WHAT TO DO: Copy the text of every row below line for line, keeping each word, mark, and break unchanged.

INFORMATION PROVIDED:
=-=-=
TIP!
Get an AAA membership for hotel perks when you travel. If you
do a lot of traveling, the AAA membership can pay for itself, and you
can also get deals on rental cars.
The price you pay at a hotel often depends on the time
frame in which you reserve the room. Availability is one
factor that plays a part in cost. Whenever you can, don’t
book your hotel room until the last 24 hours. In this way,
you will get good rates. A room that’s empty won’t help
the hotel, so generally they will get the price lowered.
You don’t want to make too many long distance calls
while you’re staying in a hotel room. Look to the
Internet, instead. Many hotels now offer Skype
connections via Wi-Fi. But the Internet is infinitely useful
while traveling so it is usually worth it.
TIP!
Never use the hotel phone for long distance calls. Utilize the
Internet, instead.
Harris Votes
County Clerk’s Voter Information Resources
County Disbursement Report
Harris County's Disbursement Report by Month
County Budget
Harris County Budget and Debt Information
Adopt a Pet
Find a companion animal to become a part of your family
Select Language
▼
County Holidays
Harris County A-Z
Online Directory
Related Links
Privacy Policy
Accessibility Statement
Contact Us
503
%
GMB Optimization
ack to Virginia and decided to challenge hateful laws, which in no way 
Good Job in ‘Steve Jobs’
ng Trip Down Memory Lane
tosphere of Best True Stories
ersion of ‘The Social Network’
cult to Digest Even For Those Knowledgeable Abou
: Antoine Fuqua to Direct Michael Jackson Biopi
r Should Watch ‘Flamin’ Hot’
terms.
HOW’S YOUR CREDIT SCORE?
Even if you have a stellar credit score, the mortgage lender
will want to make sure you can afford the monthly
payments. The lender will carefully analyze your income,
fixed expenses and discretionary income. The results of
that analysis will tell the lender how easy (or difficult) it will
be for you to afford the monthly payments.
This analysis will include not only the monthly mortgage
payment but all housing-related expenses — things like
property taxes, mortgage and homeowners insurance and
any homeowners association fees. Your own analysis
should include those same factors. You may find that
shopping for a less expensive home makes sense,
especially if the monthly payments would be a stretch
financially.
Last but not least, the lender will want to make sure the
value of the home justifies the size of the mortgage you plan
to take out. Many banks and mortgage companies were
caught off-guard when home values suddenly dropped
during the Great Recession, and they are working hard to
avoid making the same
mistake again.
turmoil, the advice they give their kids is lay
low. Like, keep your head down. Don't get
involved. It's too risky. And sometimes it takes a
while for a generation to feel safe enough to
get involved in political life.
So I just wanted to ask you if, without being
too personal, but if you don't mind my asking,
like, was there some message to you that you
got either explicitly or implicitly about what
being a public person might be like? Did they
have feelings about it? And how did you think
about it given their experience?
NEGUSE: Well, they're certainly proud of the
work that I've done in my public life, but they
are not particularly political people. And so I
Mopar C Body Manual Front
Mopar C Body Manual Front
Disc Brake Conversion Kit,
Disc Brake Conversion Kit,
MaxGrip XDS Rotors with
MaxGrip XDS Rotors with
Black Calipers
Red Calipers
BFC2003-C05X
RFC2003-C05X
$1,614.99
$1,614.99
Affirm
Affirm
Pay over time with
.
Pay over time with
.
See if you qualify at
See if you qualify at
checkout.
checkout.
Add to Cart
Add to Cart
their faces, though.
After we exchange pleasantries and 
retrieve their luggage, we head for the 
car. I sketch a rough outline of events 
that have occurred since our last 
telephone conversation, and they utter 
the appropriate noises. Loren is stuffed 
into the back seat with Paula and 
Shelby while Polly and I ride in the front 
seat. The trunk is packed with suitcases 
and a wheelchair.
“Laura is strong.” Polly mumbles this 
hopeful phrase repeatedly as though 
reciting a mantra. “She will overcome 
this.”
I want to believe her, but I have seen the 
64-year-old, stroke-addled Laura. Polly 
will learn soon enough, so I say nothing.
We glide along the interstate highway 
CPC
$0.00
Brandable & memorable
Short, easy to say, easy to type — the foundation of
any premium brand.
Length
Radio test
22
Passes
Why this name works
=-=-=
WRITTEN SOLUTION:
TIP!
Get an AAA membership for hotel perks when you travel. If you
do a lot of traveling, the AAA membership can pay for itself, and you
can also get deals on rental cars.
The price you pay at a hotel often depends on the time
frame in which you reserve the room. Availability is one
factor that plays a part in cost. Whenever you can, don’t
book your hotel room until the last 24 hours. In this way,
you will get good rates. A room that’s empty won’t help
the hotel, so generally they will get the price lowered.
You don’t want to make too many long distance calls
while you’re staying in a hotel room. Look to the
Internet, instead. Many hotels now offer Skype
connections via Wi-Fi. But the Internet is infinitely useful
while traveling so it is usually worth it.
TIP!
Never use the hotel phone for long distance calls. Utilize the
Internet, instead.
Harris Votes
County Clerk’s Voter Information Resources
County Disbursement Report
Harris County's Disbursement Report by Month
County Budget
Harris County Budget and Debt Information
Adopt a Pet
Find a companion animal to become a part of your family
Select Language
▼
County Holidays
Harris County A-Z
Online Directory
Related Links
Privacy Policy
Accessibility Statement
Contact Us
503
%
GMB Optimization
ack to Virginia and decided to challenge hateful laws, which in no way 
Good Job in ‘Steve Jobs’
ng Trip Down Memory Lane
tosphere of Best True Stories
ersion of ‘The Social Network’
cult to Digest Even For Those Knowledgeable Abou
: Antoine Fuqua to Direct Michael Jackson Biopi
r Should Watch ‘Flamin’ Hot’
terms.
HOW’S YOUR CREDIT SCORE?
Even if you have a stellar credit score, the mortgage lender
will want to make sure you can afford the monthly
payments. The lender will carefully analyze your income,
fixed expenses and discretionary income. The results of
that analysis will tell the lender how easy (or difficult) it will
be for you to afford the monthly payments.
This analysis will include not only the monthly mortgage
payment but all housing-related expenses — things like
property taxes, mortgage and homeowners insurance and
any homeowners association fees. Your own analysis
should include those same factors. You may find that
shopping for a less expensive home makes sense,
especially if the monthly payments would be a stretch
financially.
Last but not least, the lender will want to make sure the
value of the home justifies the size of the mortgage you plan
to take out. Many banks and mortgage companies were
caught off-guard when home values suddenly dropped
during the Great Recession, and they are working hard to
avoid making the same
mistake again.
turmoil, the advice they give their kids is lay
low. Like, keep your head down. Don't get
involved. It's too risky. And sometimes it takes a
while for a generation to feel safe enough to
get involved in political life.
So I just wanted to ask you if, without being
too personal, but if you don't mind my asking,
like, was there some message to you that you
got either explicitly or implicitly about what
being a public person might be like? Did they
have feelings about it? And how did you think
about it given their experience?
NEGUSE: Well, they're certainly proud of the
work that I've done in my public life, but they
are not particularly political people. And so I
Mopar C Body Manual Front
Mopar C Body Manual Front
Disc Brake Conversion Kit,
Disc Brake Conversion Kit,
MaxGrip XDS Rotors with
MaxGrip XDS Rotors with
Black Calipers
Red Calipers
BFC2003-C05X
RFC2003-C05X
$1,614.99
$1,614.99
Affirm
Affirm
Pay over time with
.
Pay over time with
.
See if you qualify at
See if you qualify at
checkout.
checkout.
Add to Cart
Add to Cart
their faces, though.
After we exchange pleasantries and 
retrieve their luggage, we head for the 
car. I sketch a rough outline of events 
that have occurred since our last 
telephone conversation, and they utter 
the appropriate noises. Loren is stuffed 
into the back seat with Paula and 
Shelby while Polly and I ride in the front 
seat. The trunk is packed with suitcases 
and a wheelchair.
“Laura is strong.” Polly mumbles this 
hopeful phrase repeatedly as though 
reciting a mantra. “She will overcome 
this.”
I want to believe her, but I have seen the 
64-year-old, stroke-addled Laura. Polly 
will learn soon enough, so I say nothing.
We glide along the interstate highway 
CPC
$0.00
Brandable & memorable
Short, easy to say, easy to type — the foundation of
any premium brand.
Length
Radio test
22
Passes
Why this name works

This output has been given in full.